→ WORK ORDER 1:
Answer these questions using the passage on Yahoo:
(a) In what year did Yahoo lose out to Google as AOL's default search engine?
(b) How much did Yahoo pay for Ludicorp?
(c) How large was the Microsoft takeover bid that Yahoo rejected in 2008?

→ EXERCISE TEXT:
◇ ◇ ◇ ◇ ◇

As Google (GOOGL) began to gather steam, Yahoo's search dominance started to erode. Yahoo lost out to Google as AOL's default search engine in 2002, and it was pretty much all downhill from there.

But there were a few big wins for Yahoo in the post-bubble, post-Google days.

Yahoo bought a tiny company called Ludicorp for $25 million in 2005. Ludicorp operated a tiny photo-sharing site called Flickr, which has emerged as one of the largest photography sites on the Internet.

That year, Yahoo also made one of its most prescient -- or luckiest -- acquisitions, paying $1 billion for a 40% stake in Alibaba -- now worth $30 billion.

But its most massive mistake might have been rejecting Microsoft's (MSFT) $46 billion takeover bid in 2008. That's $15 billion more than Yahoo is worth today.

◇ ◇ ◇ ◇ ◇

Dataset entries
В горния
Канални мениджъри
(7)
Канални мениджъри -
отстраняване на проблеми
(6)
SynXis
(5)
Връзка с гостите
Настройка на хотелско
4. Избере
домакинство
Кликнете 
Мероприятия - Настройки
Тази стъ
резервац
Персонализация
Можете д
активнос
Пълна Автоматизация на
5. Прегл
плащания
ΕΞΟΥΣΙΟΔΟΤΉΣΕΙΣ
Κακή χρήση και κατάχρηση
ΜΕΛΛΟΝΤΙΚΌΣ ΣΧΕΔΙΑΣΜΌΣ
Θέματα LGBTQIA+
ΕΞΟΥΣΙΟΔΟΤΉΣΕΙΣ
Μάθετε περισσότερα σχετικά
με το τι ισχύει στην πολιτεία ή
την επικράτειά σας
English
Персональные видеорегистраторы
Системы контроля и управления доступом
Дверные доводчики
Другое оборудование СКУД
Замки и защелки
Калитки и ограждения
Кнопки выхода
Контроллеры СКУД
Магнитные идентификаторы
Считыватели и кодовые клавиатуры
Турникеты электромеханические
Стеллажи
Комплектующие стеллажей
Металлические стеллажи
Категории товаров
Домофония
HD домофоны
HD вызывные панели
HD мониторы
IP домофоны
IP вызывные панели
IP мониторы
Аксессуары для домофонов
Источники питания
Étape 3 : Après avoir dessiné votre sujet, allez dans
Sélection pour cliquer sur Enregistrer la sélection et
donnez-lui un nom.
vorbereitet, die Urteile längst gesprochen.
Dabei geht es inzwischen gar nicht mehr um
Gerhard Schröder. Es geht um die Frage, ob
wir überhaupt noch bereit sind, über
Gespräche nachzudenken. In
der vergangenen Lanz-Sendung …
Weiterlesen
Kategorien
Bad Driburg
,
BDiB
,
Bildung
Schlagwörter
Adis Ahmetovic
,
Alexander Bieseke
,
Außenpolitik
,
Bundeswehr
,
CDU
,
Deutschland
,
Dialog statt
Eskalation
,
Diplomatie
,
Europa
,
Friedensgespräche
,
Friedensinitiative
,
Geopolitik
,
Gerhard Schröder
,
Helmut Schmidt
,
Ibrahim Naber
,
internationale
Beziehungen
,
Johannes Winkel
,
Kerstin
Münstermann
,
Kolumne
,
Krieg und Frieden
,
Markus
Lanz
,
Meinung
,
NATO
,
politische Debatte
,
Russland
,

◇ ◇ ◇ ◇ ◇

→ WORK ORDER 2:
Echo the records above from their first line through the line containing "Категории товаров", reproducing each line unchanged.

→ REPLY 1:
(a) 2002
(b) $25 million
(c) $46 billion

→ REPLY 2:
В горния
Канални мениджъри
(7)
Канални мениджъри -
отстраняване на проблеми
(6)
SynXis
(5)
Връзка с гостите
Настройка на хотелско
4. Избере
домакинство
Кликнете 
Мероприятия - Настройки
Тази стъ
резервац
Персонализация
Можете д
активнос
Пълна Автоматизация на
5. Прегл
плащания
ΕΞΟΥΣΙΟΔΟΤΉΣΕΙΣ
Κακή χρήση και κατάχρηση
ΜΕΛΛΟΝΤΙΚΌΣ ΣΧΕΔΙΑΣΜΌΣ
Θέματα LGBTQIA+
ΕΞΟΥΣΙΟΔΟΤΉΣΕΙΣ
Μάθετε περισσότερα σχετικά
με το τι ισχύει στην πολιτεία ή
την επικράτειά σας
English
Персональные видеорегистраторы
Системы контроля и управления доступом
Дверные доводчики
Другое оборудование СКУД
Замки и защелки
Калитки и ограждения
Кнопки выхода
Контроллеры СКУД
Магнитные идентификаторы
Считыватели и кодовые клавиатуры
Турникеты электромеханические
Стеллажи
Комплектующие стеллажей
Металлические стеллажи
Категории товаров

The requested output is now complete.